We visited this past Friday. While we don’t intend to send a car with my son and therefore I didn’t ask that specific question, I wouldn’t send a vehicle his first year or two unless he lived within driving distance of home and planned to visit regularly. It seems like Uber is a better way to get around town given parking challenges and the expense of keeping a car. And public transportation is available too.
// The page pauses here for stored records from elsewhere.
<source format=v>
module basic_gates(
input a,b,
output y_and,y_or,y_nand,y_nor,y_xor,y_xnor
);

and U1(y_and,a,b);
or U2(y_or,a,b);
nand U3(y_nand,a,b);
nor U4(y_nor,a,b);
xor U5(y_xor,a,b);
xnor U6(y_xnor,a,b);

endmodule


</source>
@JBStillFlying what has been your kids’ experience?


The College does not prohibit cars on campus but parking can be a real pain. I understand that the main garage on 55th street allows long-term parking but don’t know the details such as cost or availability. Your son may wish to get acclimated to the campus and neighborhood before bringing a car, and it usually works better for those who live off-campus and know where to find free parking nearby. It’s not at all necessary to have a car in Chicago - the vast majority of undergrads don’t have or need one and use public transportation or uber to get around.


@Culbreath my kids don’t have a car on campus. I had one as a grad student but the university is notably larger now and parking isn’t easy to find when I drive into town! I have my parking app and pay for it but that’s not really feasible for someone who has a car there 24/7. Frankly, I just hop on the 55 whenever coming from or returning to Midway, and I use local busses to get through HP. There is also UGo. My kids tend to walk. I wouldn’t recommend a car for the first couple of years, as you were advising.

Thank you Culbreath and JBStillFlying. Not prohibited but also not encouraged. Got it. I also think the best thing to do is wait at least until he knows his way around the city. But it’s good to know they actually allow freshmen to bring their cars. At my older son’s school, they had very strict rules about that.

@Culbreath, we have a tour scheduled for next Friday. Were you allowed to visit the dorms?

Just another voice to say that, unless they have some unusual circumstance, students do not need a car. IMO, it’s more trouble than it’s worth. My 3rd year has never even considered bringing a car. Plus, students ride public transportation for “free” (pass is included in students fees). I lived in Chicago for 15 years, and many young professionals who lived there still didn’t have cars.